> [Partes do exercício]
**1.** Por favor, transcreva do texto sobre a Lei de Imprensa tudo o que vai de "1. ARGUIÇÃO DE" até "condições da ação.".
**2.** No texto sobre a Lei de Imprensa, que nome recebe o bloco normativo que a Constituição reservou à imprensa?
##### Trecho fornecido
1. ARGUIÇÃO DE DESCUMPRIMENTO DE PRECEITO FUNDAMENTAL (ADPF). LEI DE IMPRENSA. ADEQUAÇÃO DA AÇÃO. A ADPF, fórmula processual subsidiária do controle concentrado de constitucionalidade, é via adequada à impugnação de norma pré-constitucional. Situação de concreta ambiência jurisdicional timbrada por decisões conflitantes. Atendimento das condições da ação.
2. REGIME CONSTITUCIONAL DA LIBERDADE DE IMPRENSA COMO REFORÇO DAS LIBERDADES DE MANIFESTAÇÃO DO PENSAMENTO, DE INFORMAÇÃO E DE EXPRESSÃO EM SENTIDO GENÉRICO, DE MODO A ABARCAR OS DIREITOS À PRODUÇÃO INTELECTUAL, ARTÍSTICA, CIENTÍFICA E COMUNICACIONAL. A Constituição reservou à imprensa todo um bloco normativo, com o apropriado nome “Da Comunicação Social” (capítulo V do título VIII). A imprensa como plexo ou conjunto de “atividades” ganha a dimensão de instituição-ideia, de modo a poder influenciar cada pessoa de per se e até mesmo formar o que se convencionou chamar de opinião pública. Pelo que ela, Constituição, destinou à imprensa o direito de controlar e revelar as coisas respeitantes à vida do Estado e da própria sociedade. A imprensa como alternativa à explicação ou versão estatal de tudo que possa repercutir no seio da sociedade e como garantido espaço de irrupção do pensamento crítico em qualquer situação ou contingência. Entendendo-se por pensamento crítico o que, plenamente comprometido com a verdade ou essência das coisas, se dota de potencial emancipatório de mentes e espíritos. O corpo normativo da Constituição brasileira sinonimiza liberdade de informação jornalística e liberdade de imprensa, rechaçante de qualquer censura prévia a um direito que é signo e penhor da mais encarecida dignidade da pessoa humana, assim como do mais evoluído estado de civilização.
##########
##### Material apresentado
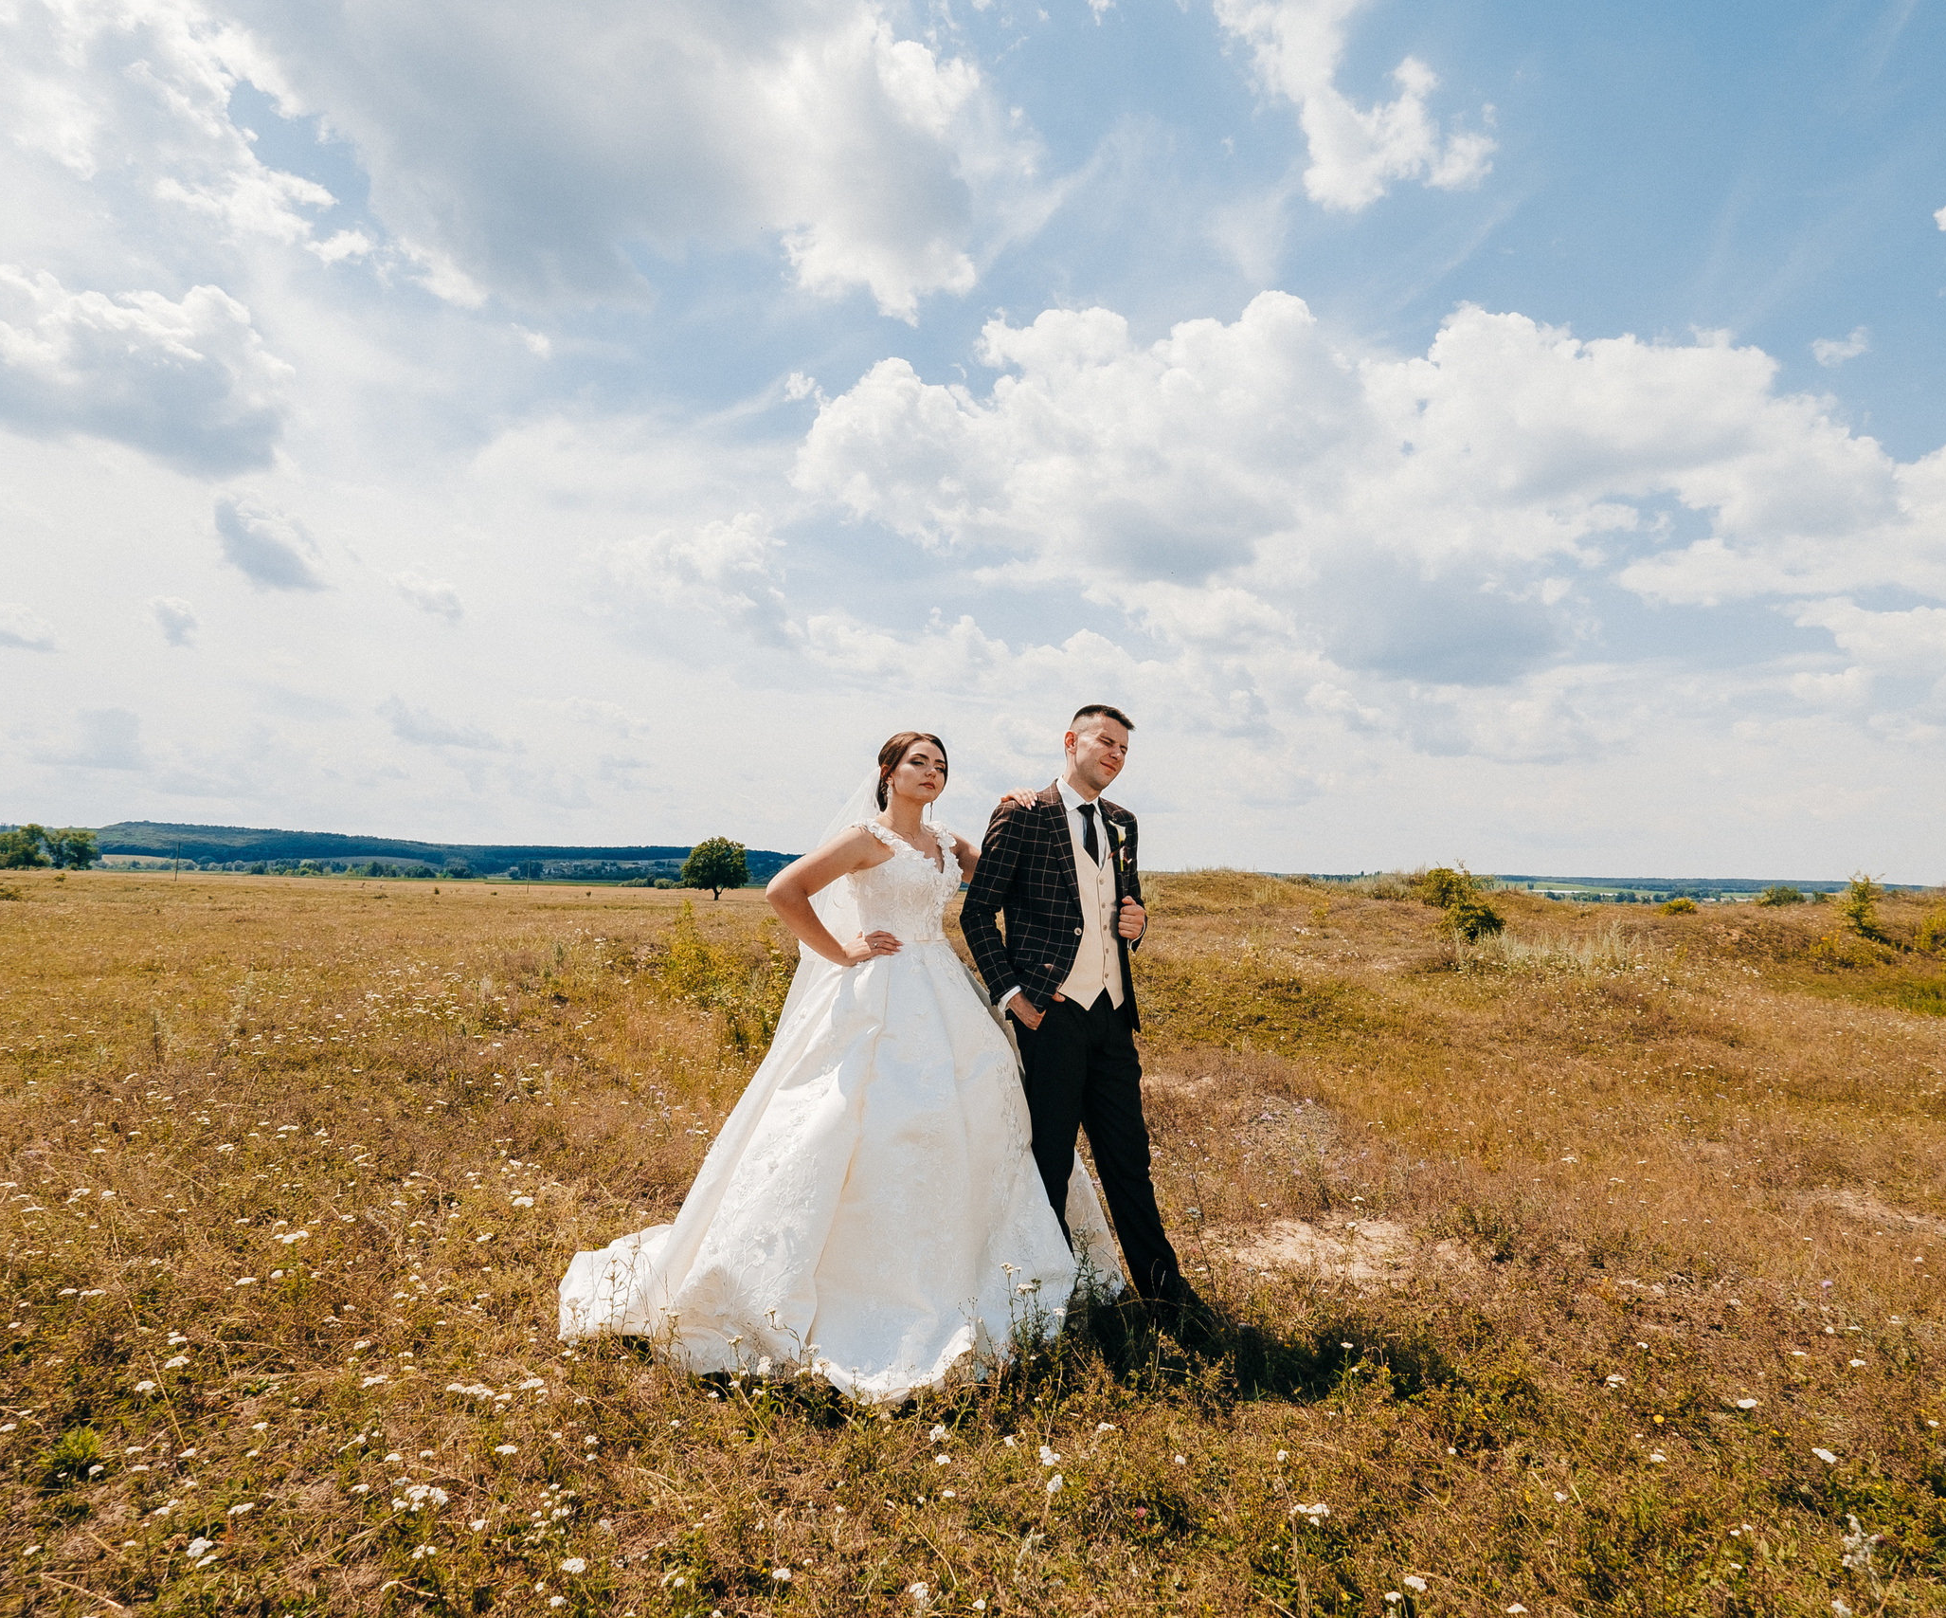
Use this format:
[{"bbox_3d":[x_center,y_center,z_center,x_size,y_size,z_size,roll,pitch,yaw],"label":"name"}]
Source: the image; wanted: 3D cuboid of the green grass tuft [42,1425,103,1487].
[{"bbox_3d":[-1.879,1.350,2.110,0.130,0.100,0.120,4,-5,-42],"label":"green grass tuft"}]

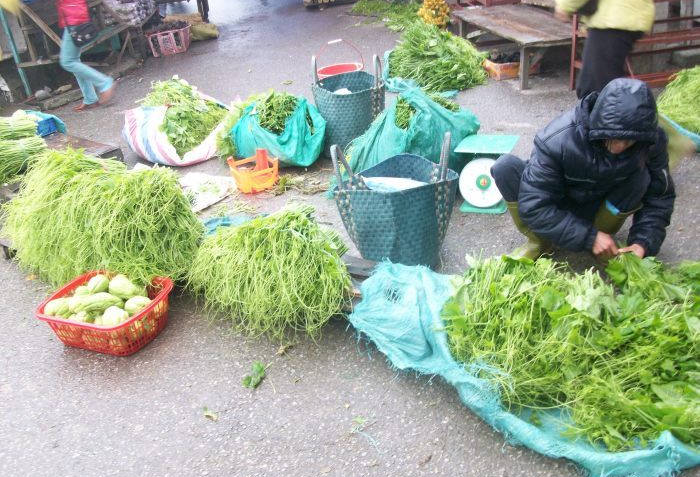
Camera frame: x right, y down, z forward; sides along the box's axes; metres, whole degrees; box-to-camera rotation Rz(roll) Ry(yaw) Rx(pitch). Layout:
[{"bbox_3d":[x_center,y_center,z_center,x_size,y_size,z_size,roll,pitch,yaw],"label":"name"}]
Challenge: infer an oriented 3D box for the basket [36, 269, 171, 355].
[{"bbox_3d":[-0.942,0.297,2.711,0.380,0.140,0.350,7,28,25],"label":"basket"}]

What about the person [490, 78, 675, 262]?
[{"bbox_3d":[0.939,-0.293,2.783,0.660,0.780,0.630,4,27,21],"label":"person"}]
##########
> [Resultados esperados]
**1.**
1. ARGUIÇÃO DE DESCUMPRIMENTO DE PRECEITO FUNDAMENTAL (ADPF). LEI DE IMPRENSA. ADEQUAÇÃO DA AÇÃO. A ADPF, fórmula processual subsidiária do controle concentrado de constitucionalidade, é via adequada à impugnação de norma pré-constitucional. Situação de concreta ambiência jurisdicional timbrada por decisões conflitantes. Atendimento das condições da ação.

**2.** “Da Comunicação Social” (capítulo V do título VIII).